Personal income tax brought in R391 billion in the nine months to end-December – R50 billion more than in the same period in 2020. VAT income for December was almost R33 billion, compared to R30.8 billion in 2020.

For the first nine months of the fiscal year, total gross tax revenue came in around R1.134 trillion - already close to the total tax revenue of R1.25 trillion for the previous year.

Conservatively, personal income tax, corporate income tax, VAT, excise levies, the fuel levy and customs duties – which together represent more than 90% of the main budget’s total income – could bring in around R80 billion more than was expected in the November medium-term budget policy statement, says Van Tonder. Only customs duties were below Treasury’s expectations.

"With a bit of luck – if the economy holds – this could more than R100 billion."

The question is whether Treasury will use the windfall to cut debt, or whether they will use it to spend more – or a combination, says Van Tonder. "They should use the money to lower government’s debt burden because [the mining windfall] is a once-off, and not thanks to a sustainable structural improvement in the economy."

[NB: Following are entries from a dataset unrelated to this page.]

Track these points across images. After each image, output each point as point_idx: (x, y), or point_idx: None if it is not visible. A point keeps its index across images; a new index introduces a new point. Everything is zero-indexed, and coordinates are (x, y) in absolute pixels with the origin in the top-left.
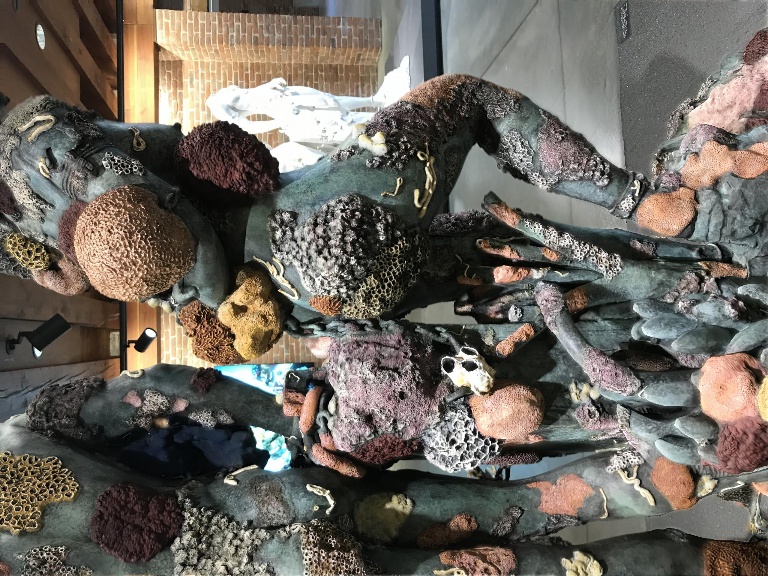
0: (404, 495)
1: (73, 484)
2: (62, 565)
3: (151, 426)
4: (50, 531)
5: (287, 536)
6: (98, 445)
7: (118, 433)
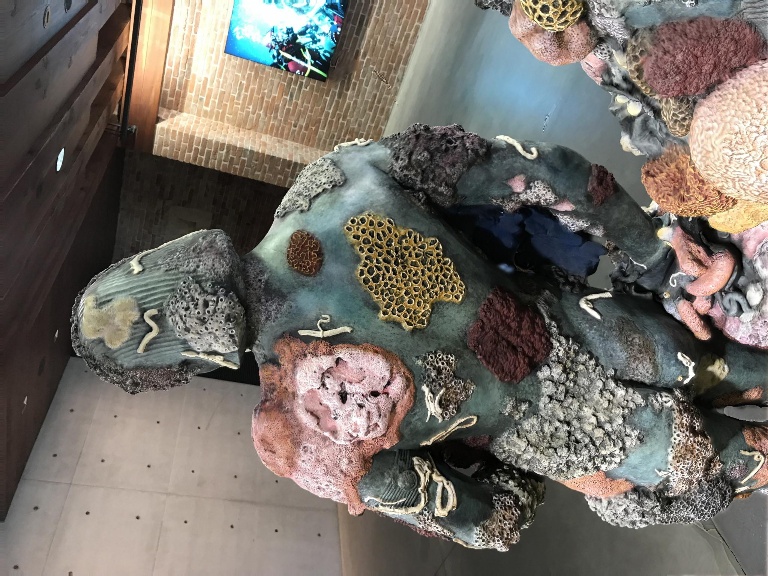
0: (724, 360)
1: (460, 284)
2: (454, 377)
3: (514, 211)
4: (434, 330)
5: (661, 409)
6: (454, 214)
7: (473, 204)
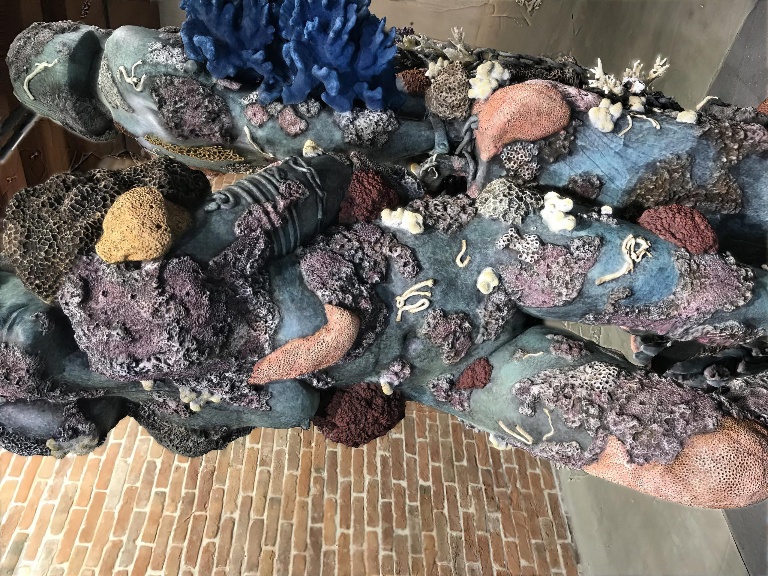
0: None
1: (239, 158)
2: None
3: None
4: None
5: None
6: None
7: None
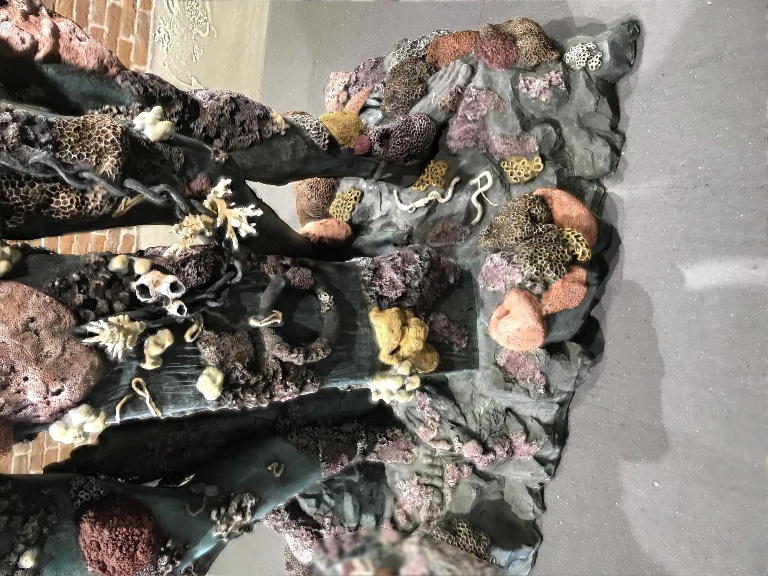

Last year, many commodity prices were squeezed higher amid supply disruptions due to the pandemic and lockdown restrictions – while demand for metals recovered faster than expected.

But over recent times, some prices have retreated from their highs, which will subdue local mining profits going forward.

Still, thanks to the 2021 mining tax boon, South Africa’s budget deficit for this fiscal year should be in better shape than previously expected.

There are some major risks ahead, said Van Tonder.

Constitutional Court still needs to rule on a Labour Appeals Court decision that allowed government to renege on a pay increase for the final year of the three-year agreement with civil servants.

If government loses, Treasury will have to find money for backpayments – which will have a substantial impact on spending, adds Van Tonder.

Another issue is the possible extension of the R350 Social Relief of Distress grant, which has not been budgeted for in the 2022/2023 medium-term budget.

"It is very likely that it will be extended, because there has not been an agreement about the basic income grant yet," says Van Tonder.